=== Begin Enclosure ===
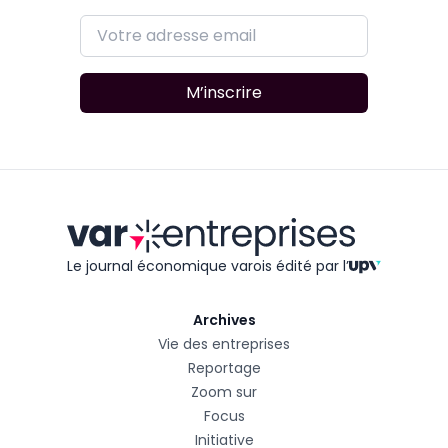
M’inscrire
Le journal économique varois édité
par l’
Archives
Vie des entreprises
Reportage
Zoom sur
Focus
Initiative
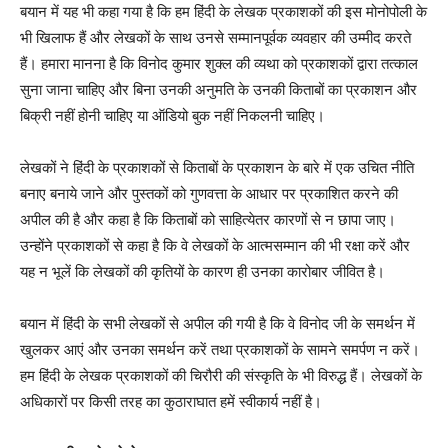
बयान में यह भी कहा गया है कि हम हिंदी के लेखक प्रकाशकों की इस मोनोपोली के
भी खिलाफ हैं और लेखकों के साथ उनसे सम्मानपूर्वक व्यवहार की उम्मीद करते
हैं। हमारा मानना है कि विनोद कुमार शुक्ल की व्यथा को प्रकाशकों द्वारा तत्काल
सुना जाना चाहिए और बिना उनकी अनुमति के उनकी किताबों का प्रकाशन और
बिक्री नहीं होनी चाहिए या ऑडियो बुक नहीं निकलनी चाहिए।
लेखकों ने हिंदी के प्रकाशकों से किताबों के प्रकाशन के बारे में एक उचित नीति
बनाए बनाये जाने और पुस्तकों को गुणवत्ता के आधार पर प्रकाशित करने की
अपील की है और कहा है कि किताबों को साहित्येतर कारणों से न छापा जाए।
उन्होंने प्रकाशकों से कहा है कि वे लेखकों के आत्मसम्मान की भी रक्षा करें और
यह न भूलें कि लेखकों की कृतियों के कारण ही उनका कारोबार जीवित है।
बयान में हिंदी के सभी लेखकों से अपील की गयी है कि वे विनोद जी के समर्थन में
खुलकर आएं और उनका समर्थन करें तथा प्रकाशकों के सामने समर्पण न करें।
हम हिंदी के लेखक प्रकाशकों की चिरौरी की संस्कृति के भी विरुद्ध हैं। लेखकों के
अधिकारों पर किसी तरह का कुठाराघात हमें स्वीकार्य नहीं है।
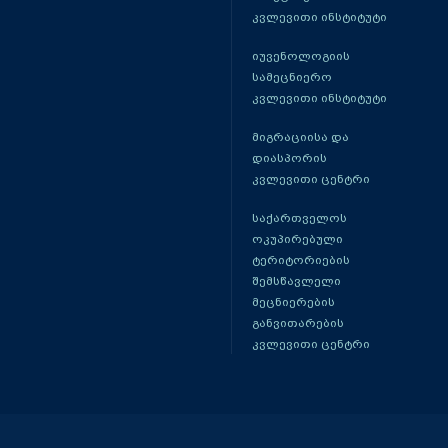
კვლევითი ინსტიტუტი
იუვენოლოგიის
სამეცნიერო
კვლევითი ინსტიტუტი
მიგრაციისა და
დიასპორის
კვლევითი ცენტრი
საქართველოს
ოკუპირებული
ტერიტორიების
შემსწავლელი
მეცნიერების
განვითარების
კვლევითი ცენტრი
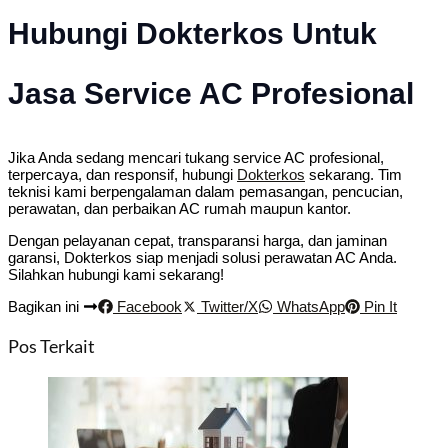
Hubungi Dokterkos Untuk
Jasa Service AC Profesional
Jika Anda sedang mencari tukang service AC profesional,
terpercaya, dan responsif, hubungi
Dokterkos
sekarang. Tim
teknisi kami berpengalaman dalam pemasangan, pencucian,
perawatan, dan perbaikan AC rumah maupun kantor.
Dengan pelayanan cepat, transparansi harga, dan jaminan
garansi, Dokterkos siap menjadi solusi perawatan AC Anda.
Silahkan hubungi kami sekarang!
Bagikan ini
Facebook
Twitter/X
WhatsApp
Pin It
Pos Terkait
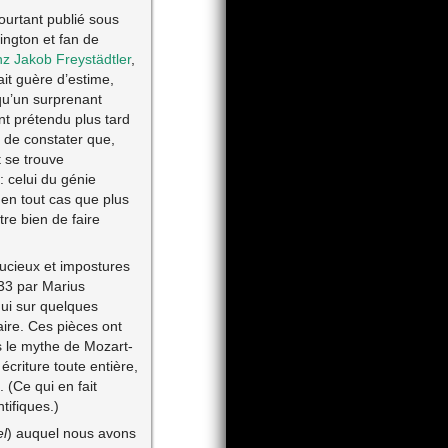
ourtant publié sous
ngton et fan de
z Jakob Freystädtler
,
ait guère d’estime,
 qu’un surprenant
nt prétendu plus tard
 de constater que,
 se trouve
 celui du génie
 en tout cas que plus
re bien de faire
tucieux et impostures
33 par Marius
ui sur quelques
aire. Ces pièces ont
s le mythe de Mozart-
écriture toute entière,
 (Ce qui en fait
tifiques.)
el
) auquel nous avons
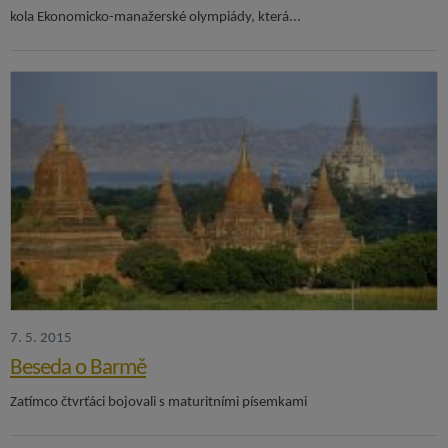
kola Ekonomicko-manažerské olympiády, která...
7. 5. 2015
Beseda o Barmě
Zatímco čtvrťáci bojovali s maturitními písemkami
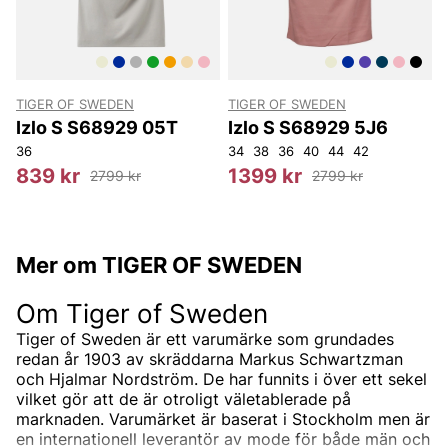
TIGER OF SWEDEN
TIGER OF SWEDEN
E
Izlo S S68929 05T
Izlo S S68929 5J6
36
34
38
36
40
44
42
O
839 kr
1399 kr
2799 kr
2799 kr
Mer om TIGER OF SWEDEN
Om Tiger of Sweden
Tiger of Sweden är ett varumärke som grundades
redan år 1903 av skräddarna Markus Schwartzman
och Hjalmar Nordström. De har funnits i över ett sekel
vilket gör att de är otroligt väletablerade på
marknaden. Varumärket är baserat i Stockholm men är
en internationell leverantör av mode för både män och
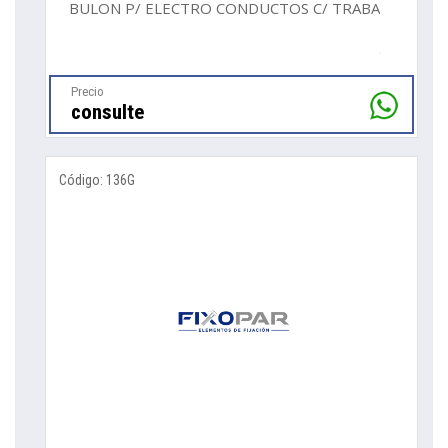
BULON P/ ELECTRO CONDUCTOS C/ TRABA
Precio
consulte
Código: 136G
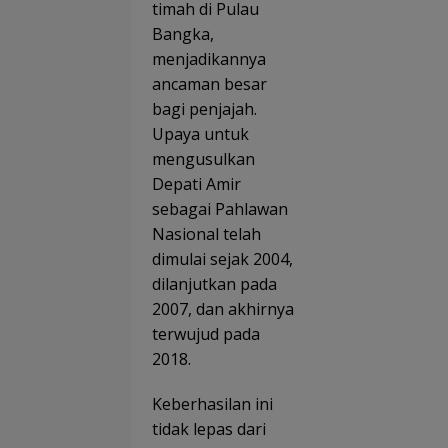
timah di Pulau
Bangka,
menjadikannya
ancaman besar
bagi penjajah.
Upaya untuk
mengusulkan
Depati Amir
sebagai Pahlawan
Nasional telah
dimulai sejak 2004,
dilanjutkan pada
2007, dan akhirnya
terwujud pada
2018.
Keberhasilan ini
tidak lepas dari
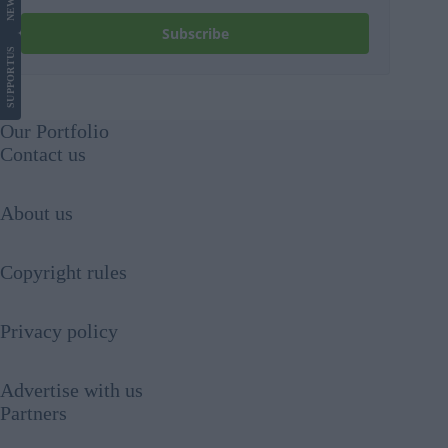
NEWS
Subscribe
US
SUPPORT
Our Portfolio
Contact us
About us
Copyright rules
Privacy policy
Advertise with us
Partners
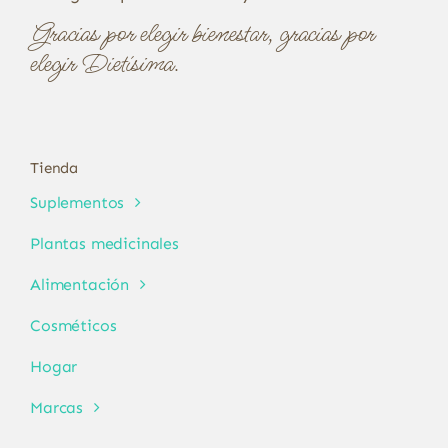
Gracias por elegir bienestar, gracias por
elegir Dietísima.
Tienda
Suplementos
Plantas medicinales
Alimentación
Cosméticos
Hogar
Marcas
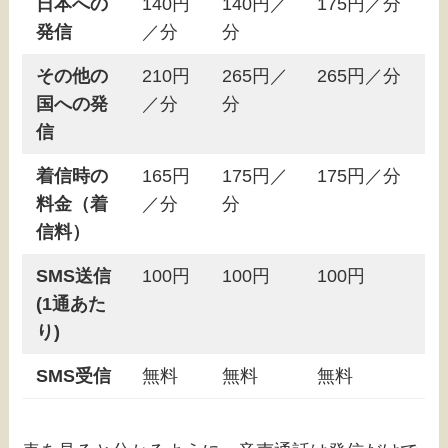
日本への
140円
140円／
175円／分
発信
／分
分
その他の
210円
265円／
265円／分
国への発
／分
分
信
着信時の
165円
175円／
175円／分
料金（着
／分
分
信料）
SMS送信
100円
100円
100円
(1通あた
り)
SMS受信
無料
無料
無料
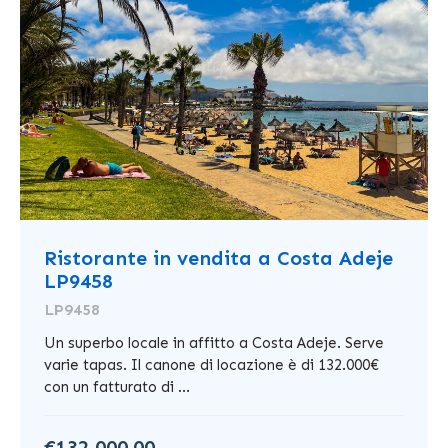
Ristorante in vendita a Costa Adeje
LP9458
LP9458
Un superbo locale in affitto a Costa Adeje. Serve
varie tapas. Il canone di locazione è di 132.000€
con un fatturato di ...
€132,000.00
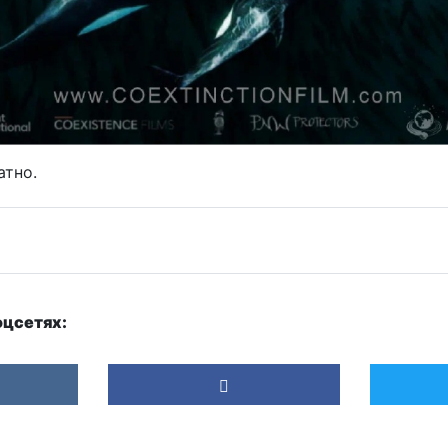
атно.
оцсетях:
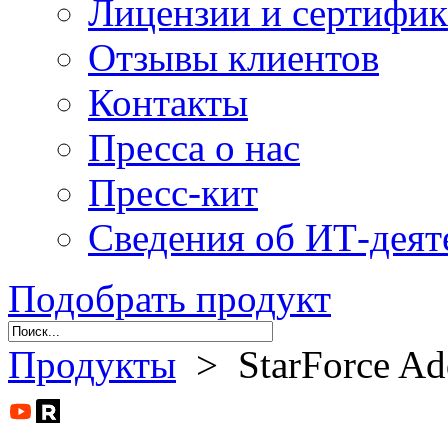
Лицензии и сертифи
Отзывы клиентов
Контакты
Пресса о нас
Пресс-кит
Сведения об ИТ-деят
Подобрать продукт
Продукты
> StarForce Add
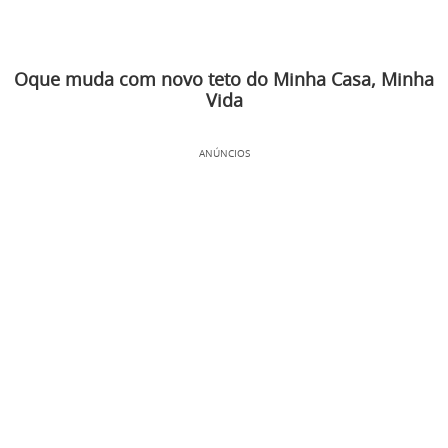
Oque muda com novo teto do Minha Casa, Minha
Vida
ANÚNCIOS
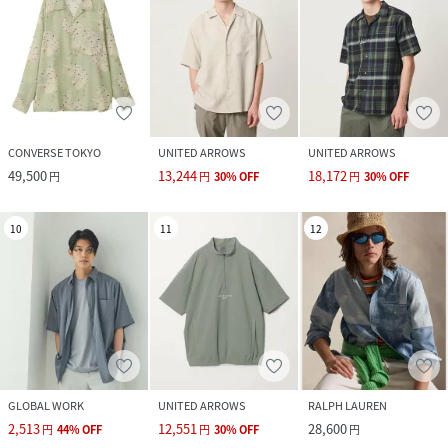
CONVERSE TOKYO
UNITED ARROWS
UNITED ARROWS
49,500
13,244
18,172
円
円
30
%
OFF
円
30
%
OFF
10
11
12
GLOBAL WORK
UNITED ARROWS
RALPH LAUREN
2,513
12,551
28,600
円
44
%
OFF
円
30
%
OFF
円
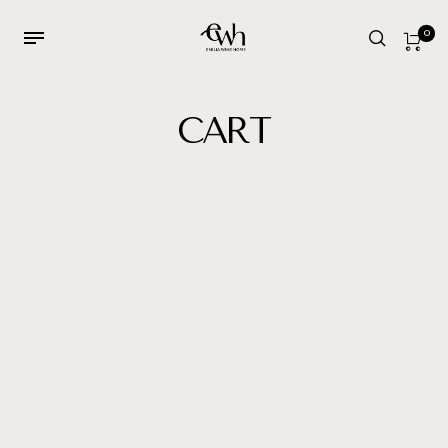
0
CART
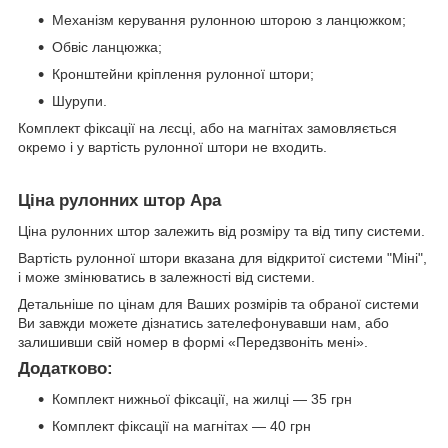
Механізм керування рулонною шторою з ланцюжком;
Обвіс ланцюжка;
Кронштейни кріплення рулонної штори;
Шурупи.
Комплект фіксації на лєсці, або на магнітах замовляється
окремо і у вартість рулонної штори не входить.
Ціна рулонних штор Ара
Ціна рулонних штор залежить від розміру та від типу системи.
Вартість рулонної штори вказана для відкритої системи "Міні",
і може змінюватись в залежності від системи.
Детальніше по цінам для Ваших розмірів та обраної системи
Ви завжди можете дізнатись зателефонувавши нам, або
залишивши свій номер в формі «Передзвоніть мені».
Додатково:
Комплект нижньої фіксації, на жилці — 35 грн
Комплект фіксації на магнітах — 40 грн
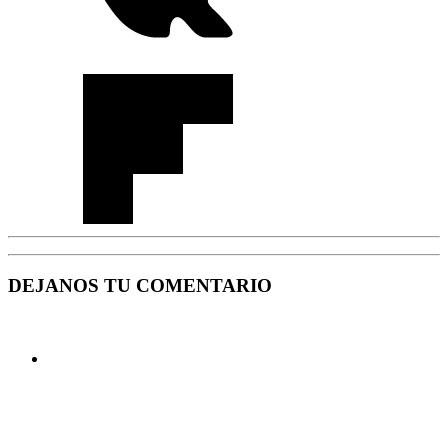
DEJANOS TU COMENTARIO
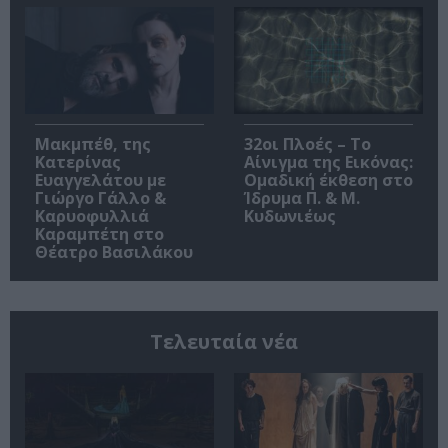
Μακμπέθ, της
32οι Πλοές – Το
Κατερίνας
Αίνιγμα της Εικόνας:
Ευαγγελάτου με
Ομαδική έκθεση στο
Γιώργο Γάλλο &
Ίδρυμα Π. & Μ.
Καρυοφυλλιά
Κυδωνιέως
Καραμπέτη στο
Θέατρο Βασιλάκου
Τελευταία νέα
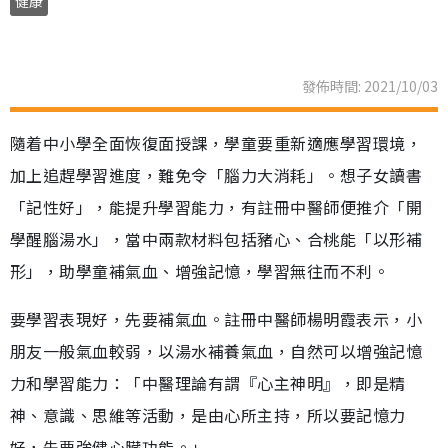
健康
發佈時間: 2021/10/03
隨着中小學全面恢復面授課，學童要重新適應學習環境，
加上追趕學習進度，難免令「腦力大消耗」。想子女讀書
「記性好」，能提升學習能力，有註冊中醫師便推介「開
學醒腦湯水」，當中兩款材料包括豬心、合桃能「以形補
形」，助學童補氣血、增強記憶，學習無往而不利。
要學習表現好，先要補氣血。註冊中醫師楊明霞表示，小
朋友一般氣血較弱，以湯水補養氣血，自然可以增強記憶
力和學習能力：「中醫理論有謂『心主神明』，即是精
神、意識、思維等活動，是由心所主持，所以要記憶力
好，先要強健心臟功能。」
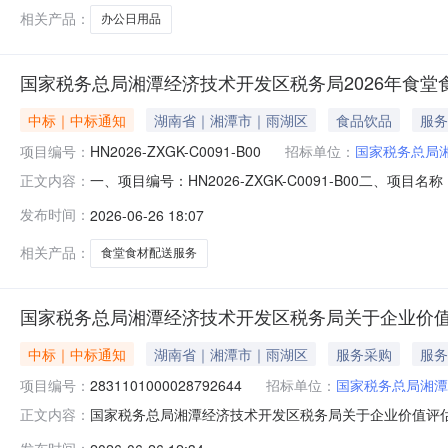
相关产品：
办公日用品
国家税务总局湘潭经济技术开发区税务局2026年食
中标｜中标通知
湖南省｜湘潭市｜雨湖区
食品饮品
服务
项目编号：
HN2026-ZXGK-C0091-B00
招标单位：
国家税务总局
一、项目编号：HN2026-ZXGK-C0091-B00
正文内容：
业发展有限公司供应商地址：湘潭市雨湖区韶山东路68号1
发布时间：
2026-06-26 18:07
服务标准1湘潭华银物业发展有限公司国家税务总局湘潭经济
相关产品：
食堂食材配送服务
国家税务总局湘潭经济技术开发区税务局关于企业价
中标｜中标通知
湖南省｜湘潭市｜雨湖区
服务采购
服务
项目编号：
2831101000028792644
招标单位：
国家税务总局湘潭
国家税务总局湘潭经济技术开发区税务局关于企业价值评估的分
正文内容：
目名称：国家税务总局湘潭经济技术开发区税务局关于企业价值评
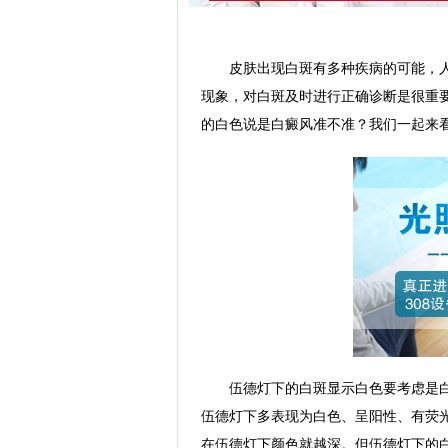
皮肤出现白斑有多种疾病的可能，人
现象，对白斑及时进行正确诊断是很重
的白色说是白癜风准不准？我们一起来
伍德灯下的白斑显示白色要考虑是白
伍德灯下多表现为白色、呈阳性、有荧
在伍德灯下颜色就越深。但伍德灯下的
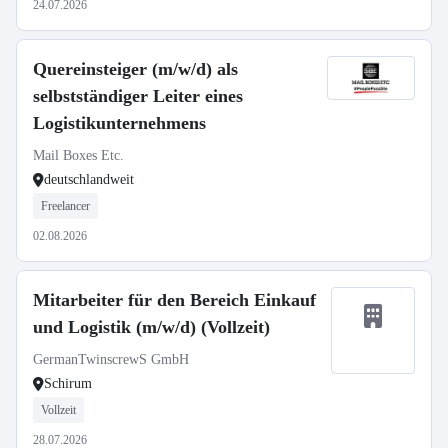
24.07.2026
Quereinsteiger (m/w/d) als
selbstständiger Leiter eines
Logistikunternehmens
Mail Boxes Etc.
deutschlandweit
Freelancer
02.08.2026
Mitarbeiter für den Bereich Einkauf
und Logistik (m/w/d) (Vollzeit)
GermanTwinscrewS GmbH
Schirum
Vollzeit
28.07.2026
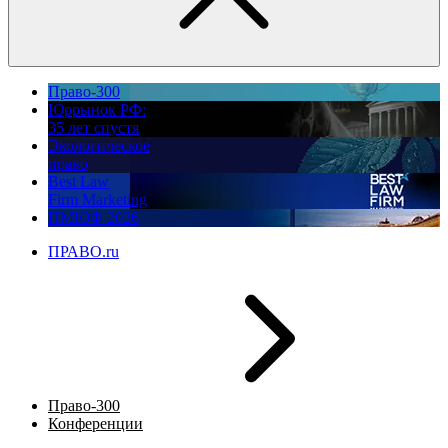
Право-300
Юррынок РФ:
35 лет спустя
Экологическое
право
Best Law
Firm Marketing
ПМЮФ 2026
ПРАВО.ru
Право-300
Конференции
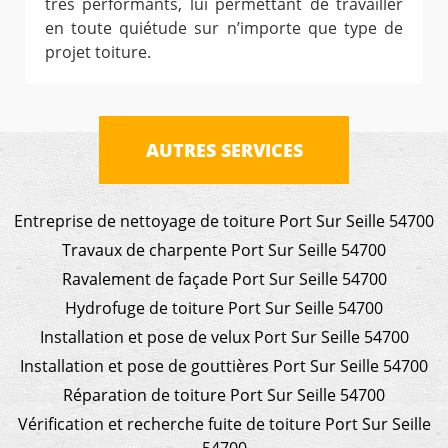
très performants, lui permettant de travailler
en toute quiétude sur n’importe que type de
projet toiture.
AUTRES SERVICES
Entreprise de nettoyage de toiture Port Sur Seille 54700
Travaux de charpente Port Sur Seille 54700
Ravalement de façade Port Sur Seille 54700
Hydrofuge de toiture Port Sur Seille 54700
Installation et pose de velux Port Sur Seille 54700
Installation et pose de gouttières Port Sur Seille 54700
Réparation de toiture Port Sur Seille 54700
Vérification et recherche fuite de toiture Port Sur Seille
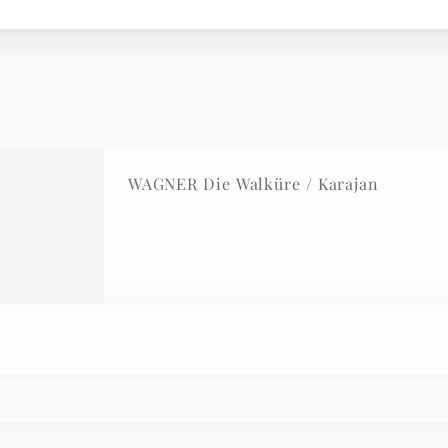
WAGNER Die Walküre / Karajan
=== End Enclosure ===
**Description of the task:** Begin at the first line of the entries above and return each line exactly, stopping after the line that contains "सुना जाना चाहिए". Pictures do not belong in the copy.

**Output:**
M’inscrire
Le journal économique varois édité
par l’
Archives
Vie des entreprises
Reportage
Zoom sur
Focus
Initiative
बयान में यह भी कहा गया है कि हम हिंदी के लेखक प्रकाशकों की इस मोनोपोली के
भी खिलाफ हैं और लेखकों के साथ उनसे सम्मानपूर्वक व्यवहार की उम्मीद करते
हैं। हमारा मानना है कि विनोद कुमार शुक्ल की व्यथा को प्रकाशकों द्वारा तत्काल
सुना जाना चाहिए और बिना उनकी अनुमति के उनकी किताबों का प्रकाशन और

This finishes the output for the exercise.